The Syrian Observatory for Human Rights, a U.K.-based organization closely tied to the Syrian opposition, and the Free Syrian Army, a loose coalition of rebel groups, confirmed the Syrian army's advances, which cuts ISIS off from the contested eastern city of Deir al-Zour and its territory in neighboring Iraq. If both the Syrian army and Turkish-backed opposition reach al-Bab, a new battle may ensue between the two incoming forces, according to Mustafa Sejari, a senior official in the Free Syrian Army's Liwa al-Mutasem group.

ISIS has its origins in the jihadist group al-Qaeda in Iraq, which became notorious for its violent, sectarian campaign against government forces and the Shiite minority in Iraq after the 2003 U.S. invasion and overthrow of former President Saddam Hussein.

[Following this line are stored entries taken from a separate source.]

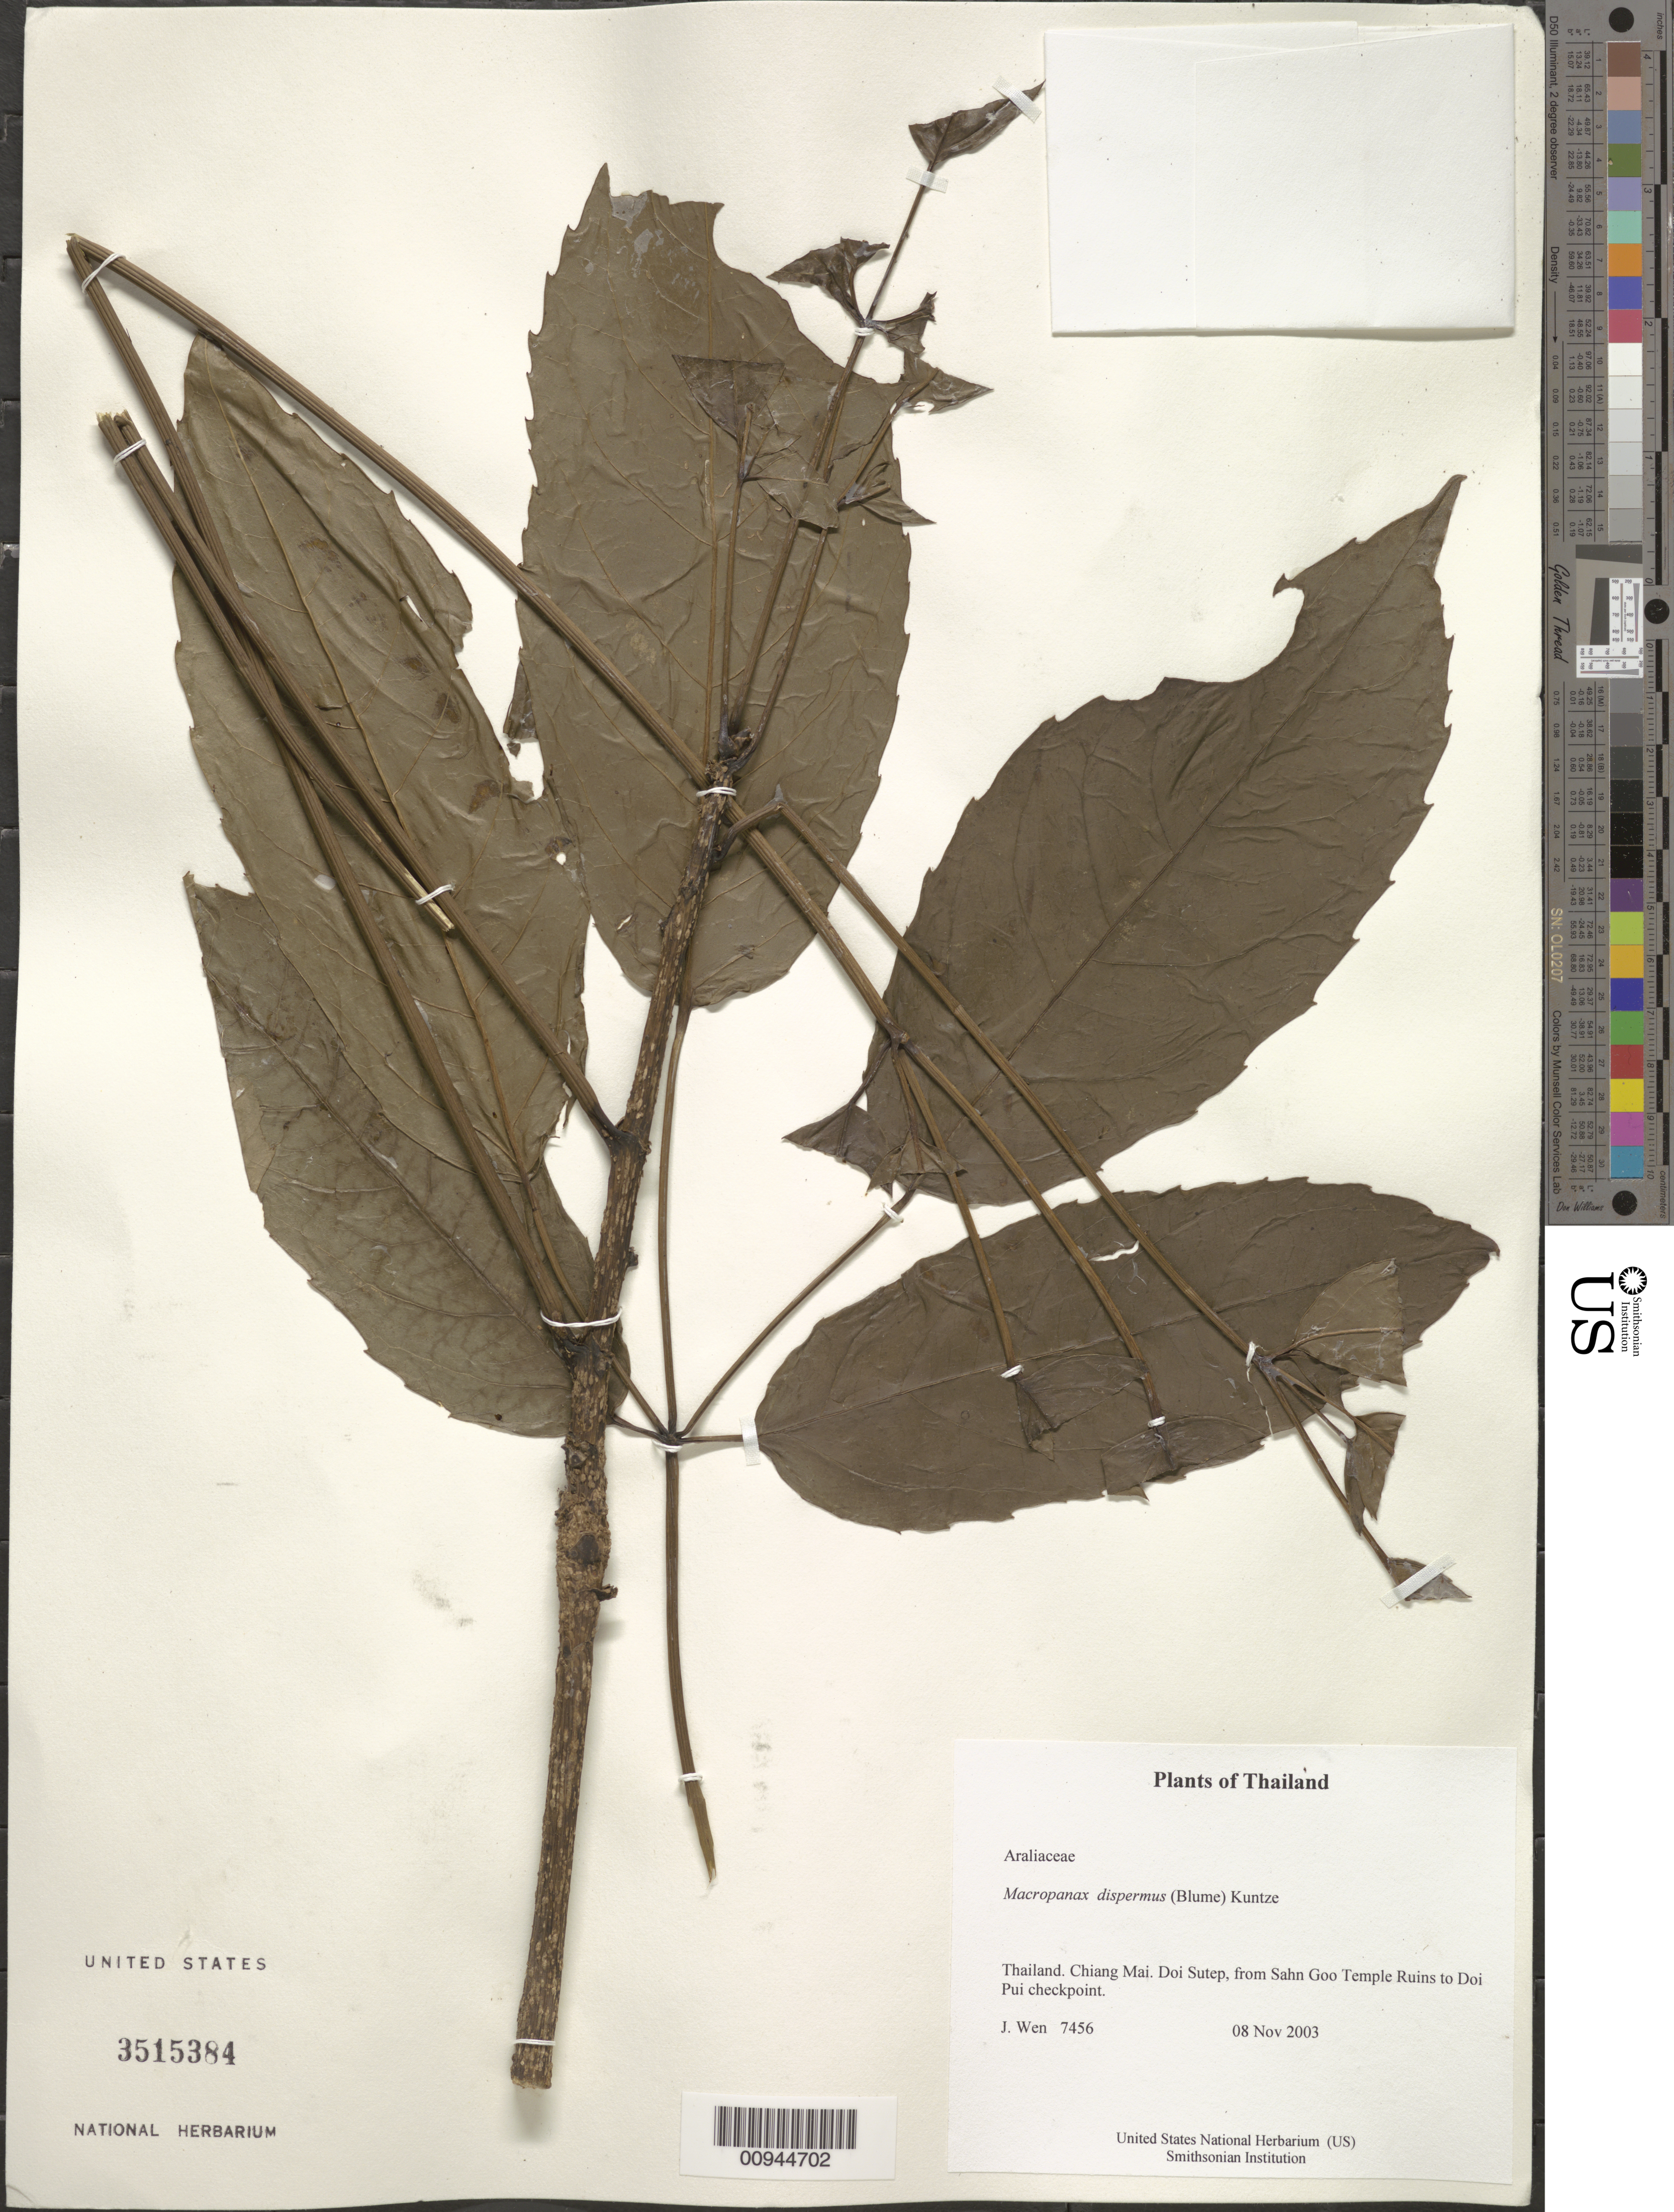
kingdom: Plantae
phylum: Tracheophyta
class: Magnoliopsida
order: Apiales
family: Araliaceae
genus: Macropanax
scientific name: Macropanax dispermus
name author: (Blume) Kuntze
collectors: J. Wen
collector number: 7456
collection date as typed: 08 Nov 2003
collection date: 2003-11-08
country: Thailand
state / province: Chiang Mai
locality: Doi Sutep, from Sahn Goo Temple Ruins to Doi Pui checkpoint.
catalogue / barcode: US 3515384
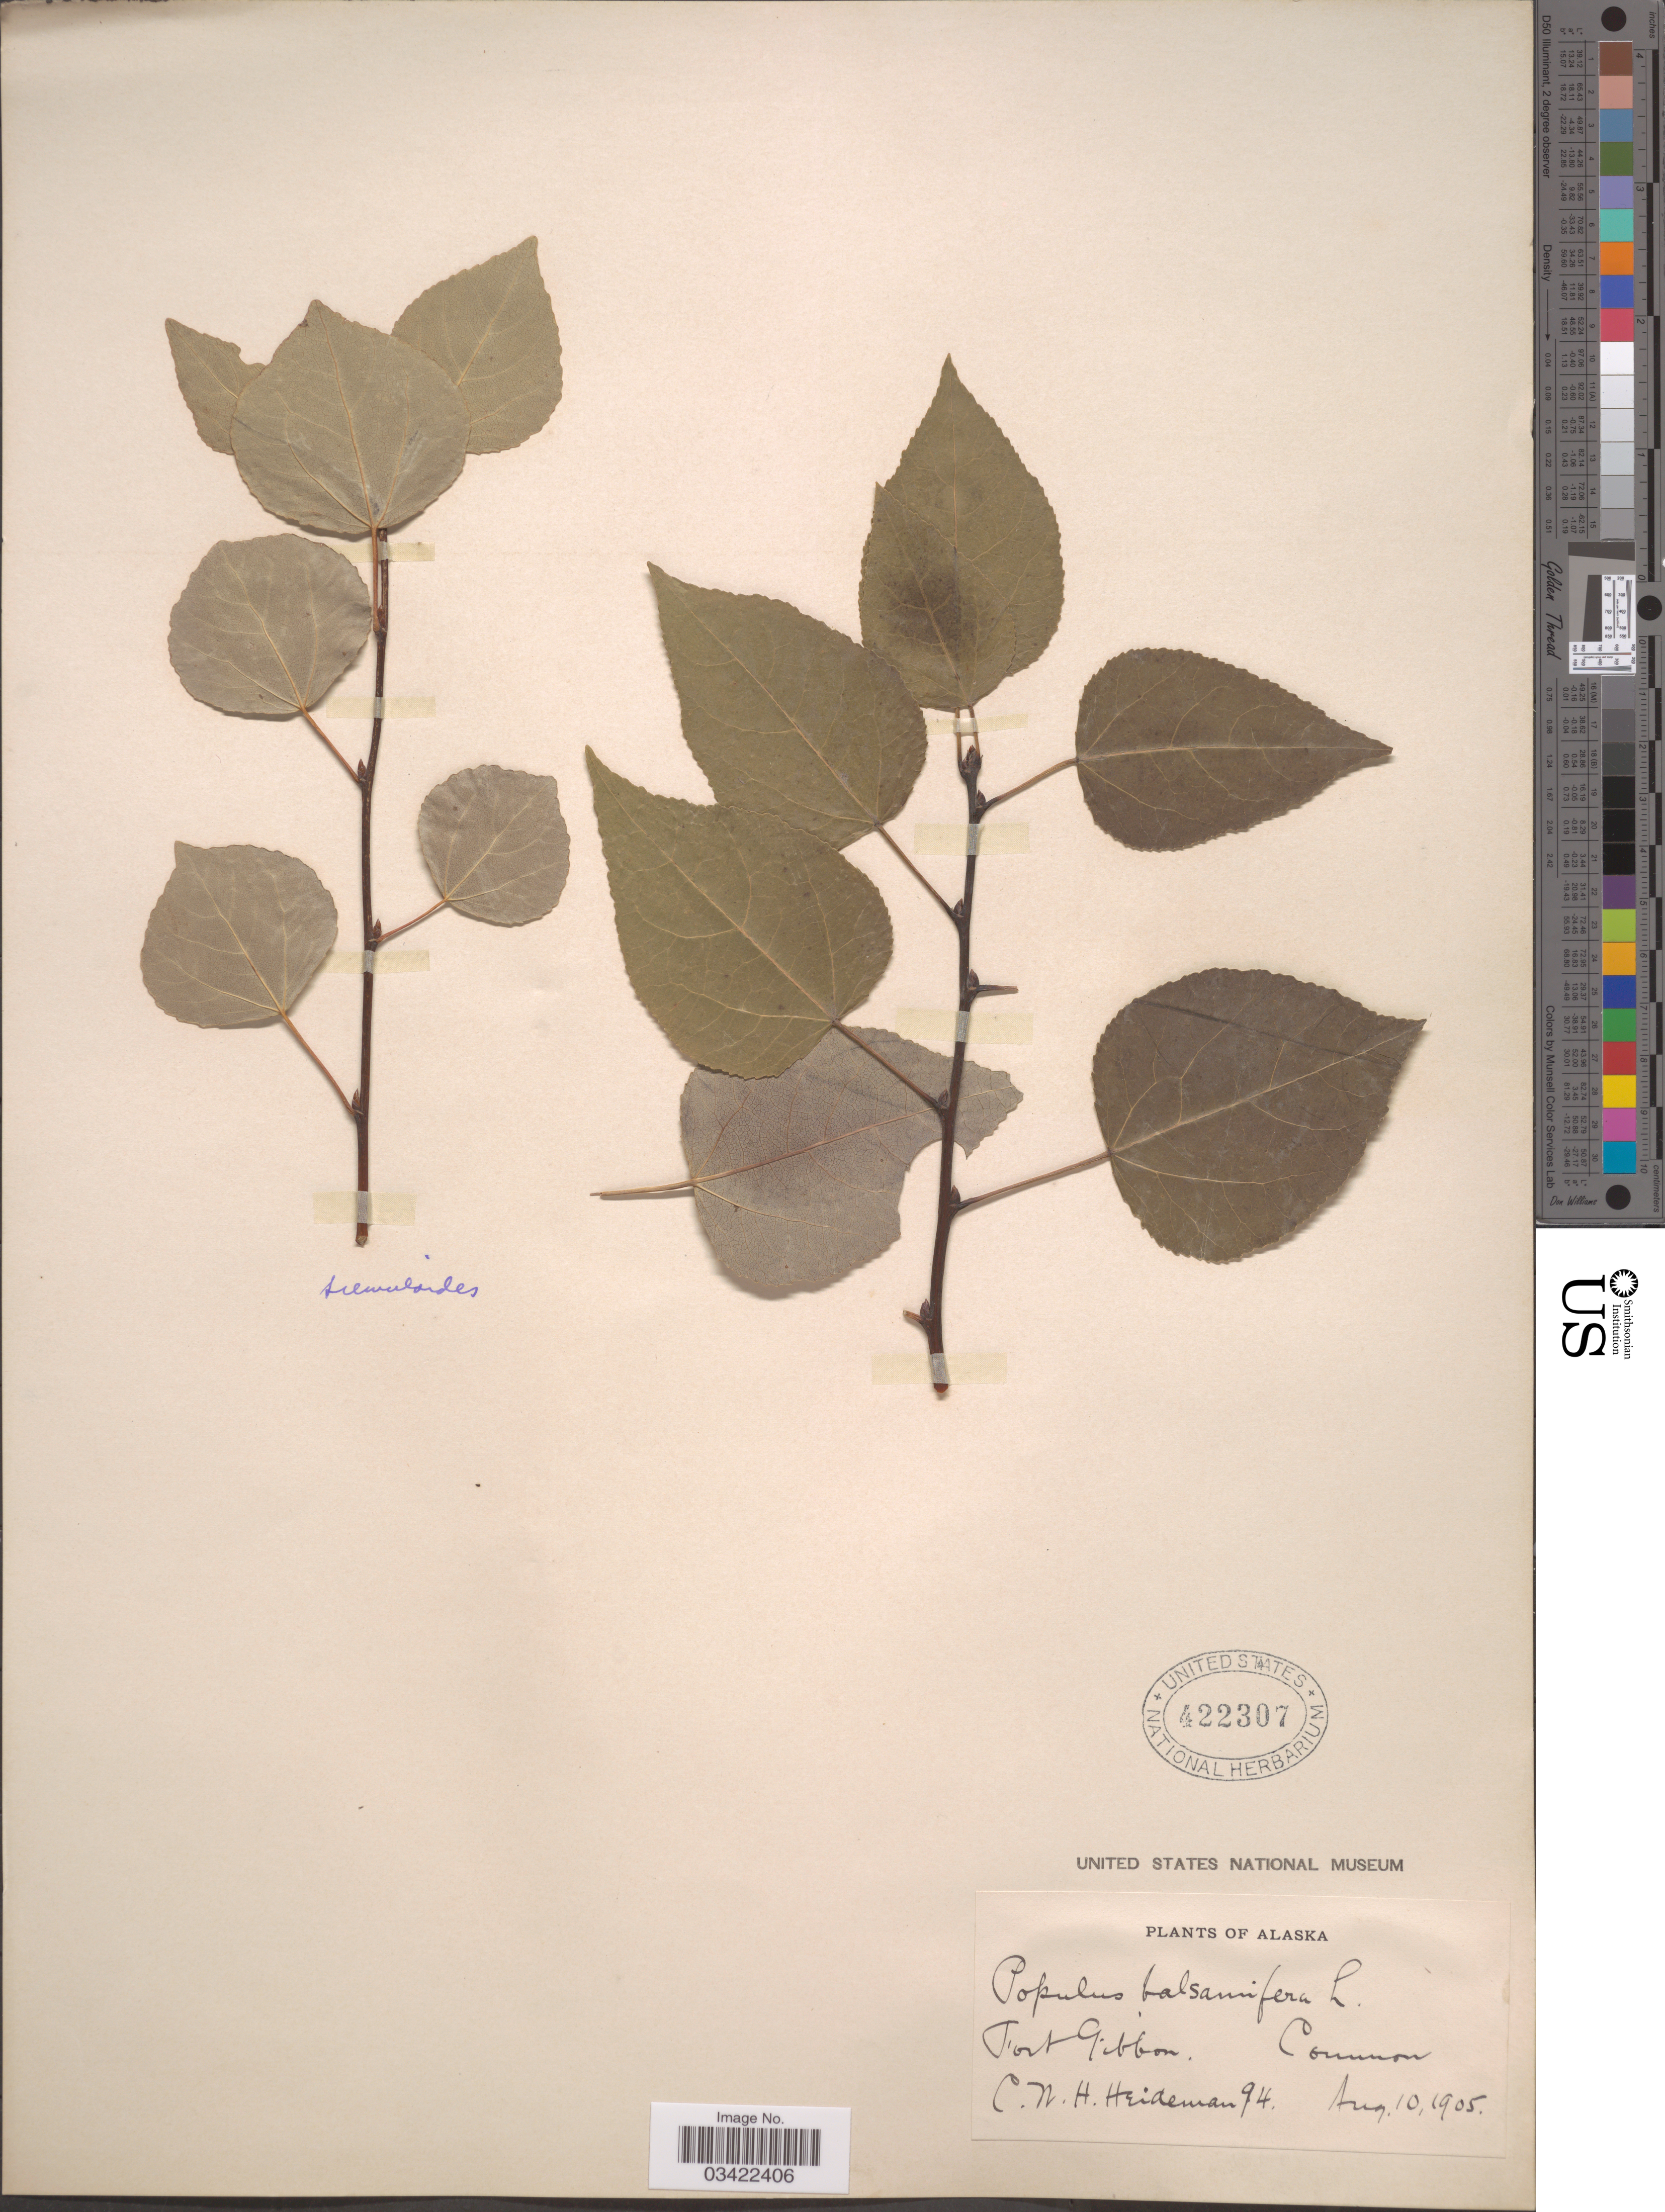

The group, led by influential Sunni jihadist cleric Abu Bakr al-Baghdadi, expanded into Syria by taking advantage of the 2011 armed uprising against Assad and declared itself a global caliphate in 2014. After taking large swathes of territory in Syria and Iraq, however, the militant group's gains were reversed by a wide range of adversarial forces local and foreign that includes the armies of Iraq and Syria, their allies and their opponents.

Russia and Iran, both of which support Assad, and Turkey, which sponsors a faction of Syria's fractured opposition, brokered a peace deal last month in Astana, Kazakhstan, agreeing to closely monitor a truce between the Syrian army and oppositions forces as both battle to eradicate ISIS. Some major Islamist opposition groups such as the jihadist Jabhat Fatah al-Sham, formerly known as al-Qaeda's Nusra Front, and Ahrar al-Sham have rejected talks with the government.

Meanwhile, the Iraqi army, backed by U.S. airstrikes, Kurdish forces and Iranian-backed Shiite militias, have begun to recapture the ISIS-held town of Mosul, effectively neutralizing the last ISIS stronghold in Iraq.